_Passage to read_:
═══
On the night of Sept. 15, the Falcons beat Philadelphia. They were 1-1. Hours earlier, New Orleans had fallen to the Rams and lost Drew Brees to an injured thumb. The Saints were likewise 1-1 and about to face at least a month without their starting quarterback. Also of note: Carolina had lost three nights earlier to Tampa Bay to slip to 0-2, and something was obviously amiss with Cam Newton.

On the morning of Sept. 16, you might well have tagged the Falcons as the new NFC South favorites. (This correspondent kind of did.) But look now.

The Falcons, working with their No. 1 quarterback in every game save the most recent, haven’t won since. The Saints, working without their No. 1 quarterback in every game save the most recent, haven’t lost since. The Panthers, working without their No. 1 quarterback in every game since, have won five of six.

On Sept. 15, the Falcons and Saints were tied. Today, the Saints hold a six-game lead over their ancient enemy with eight games remaining. The Panthers are four games ahead of the local club. Everything in the NFL revolves around the quarterback, and here the Falcons saw their chief divisional rivals absorb what should have been devastating blows – and somehow the team that got devastated was the one that kept Matt Ryan healthy until the end of its seventh game.

This goes to show … what? That the Saints and Panthers built stronger rosters than the Falcons? For sure. That the Saints and Panthers are better coached? Absolutely. That the Panthers and especially the Saints have gotten good at winning close games at a time when the Falcons struggle to keep any game close? That, too.

Knowing all that, it's still difficult to grasp how completely the Falcons have collapsed. Football Outsiders, in its proprietary DVOA (defense-adjusted value over average) ratings, slots this offense as the 19th-best in a 32-team league, this defense the 30th-best and these special teams the absolute worst. The 2018 Falcons weren't very good, but they had the eighth-best offense and the 10th-best special teams. (Defense was No. 31, though.) They've come off a supposed aberration of a season and made it look as if 7-9 was an overachievement.

But here’s the crazy part: After going nearly two calendar months without seeing the Falcons winning; after seeing them outscored by 94 points over eight first halves; after noting that Football Outsiders affords them a 7.0 percent chance of landing the No. 1 overall draft pick and an 0.0 chance of making the playoffs … even then, it’s possible to envision a not-awful second half.

Not because they’ve shuffled more coaches. Dan Quinn leads the world in that if nothing else, and this latest move with Raheem Morris – switching him to defense, three-plus years after he switched him from defense to offense – tells us the head coach has no idea what to do with Raheem Morris. If these Falcons are to give us any sort of a finish, it will be because good players will remember that they’re still good players. It’s impossible to imagine a team of such talent finishing 2-14.

(Then again, it was impossible to imagine such a team being 1-7. So maybe I should shut up, huh?)
═══
_Recorded information_:

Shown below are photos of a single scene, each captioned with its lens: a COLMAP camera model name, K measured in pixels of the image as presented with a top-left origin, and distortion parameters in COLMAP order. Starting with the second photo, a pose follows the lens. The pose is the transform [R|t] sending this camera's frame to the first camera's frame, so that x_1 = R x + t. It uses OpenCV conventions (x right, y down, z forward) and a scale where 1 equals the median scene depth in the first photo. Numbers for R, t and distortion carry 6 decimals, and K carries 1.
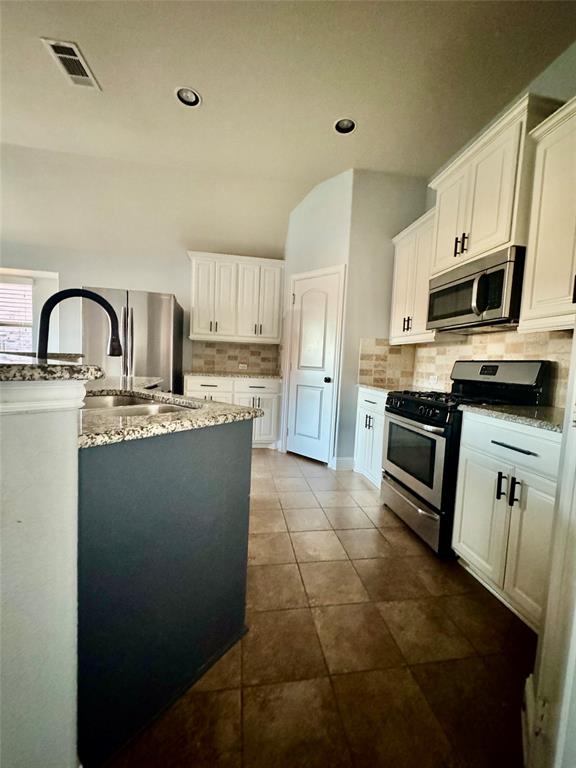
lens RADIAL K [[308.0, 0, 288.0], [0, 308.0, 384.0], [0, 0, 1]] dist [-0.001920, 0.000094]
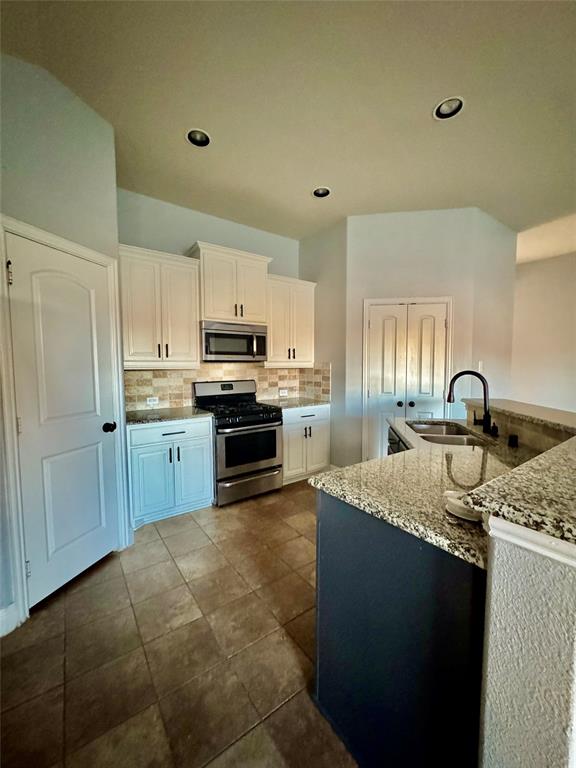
═══
_Action item A_:
In the column on the Falcons' season, what chance does Football Outsiders give the Falcons of landing the No. 1 overall draft pick?
_Action item B_:
Carry the column on the Falcons' season forward from its last sentence.
The data are separate material, unrelated to the column on the Falcons' season.

_Written reply A_:
A 7.0 percent chance.

_Written reply B_:
At issue is what the Falcons, in their heart of hearts, hope to get from these final eight games. That’s not the same as what they say for publication they hope to get. Maybe some of them want out of here. Maybe so many of them have heard that iron sharpens iron so often that they want the king of bromides gone. If that’s the case, they need only to keep doing what they’ve been doing, which is stinking out the joint. If they want him back – players do tend to prefer the devil they know – they’d better win some games, though it’s unclear if anything could save Quinn.

It’s mathematically possible for these Falcons to have a winning season. They just can’t lose again. It’s clear Arthur M. Blank doesn’t want to fire Quinn – if he did, he’d have done it weeks ago – and the high-profile owner could take 9-7 or 8-8 as proof that his beloved coach Hasn’t Lost The Team and that DQ’s guys Kept Playing Hard and dump another batch of coordinators instead. But here again we reacquaint ourselves with reality.

The Falcons could get to 9-7 and not qualify for postseason. Nine NFC teams have five wins. Six NFC teams will make the playoffs. The Falcons are 3-1/2 games behind the ninth-place team in this conference. (That’s Philadelphia, the lone team to lose to the Falcons.)

The one NFL team to rise from 1-6 to the playoffs – no team has done it from 1-7 – was Cincinnati in 1970. The Bengals won their final seven games. None of those came against a team that finished above .500. Four came against teams that won three or fewer games. The Falcons still have home-and-homes against the Saints and the Panthers, and on Dec. 15 they’ll play in San Francisco.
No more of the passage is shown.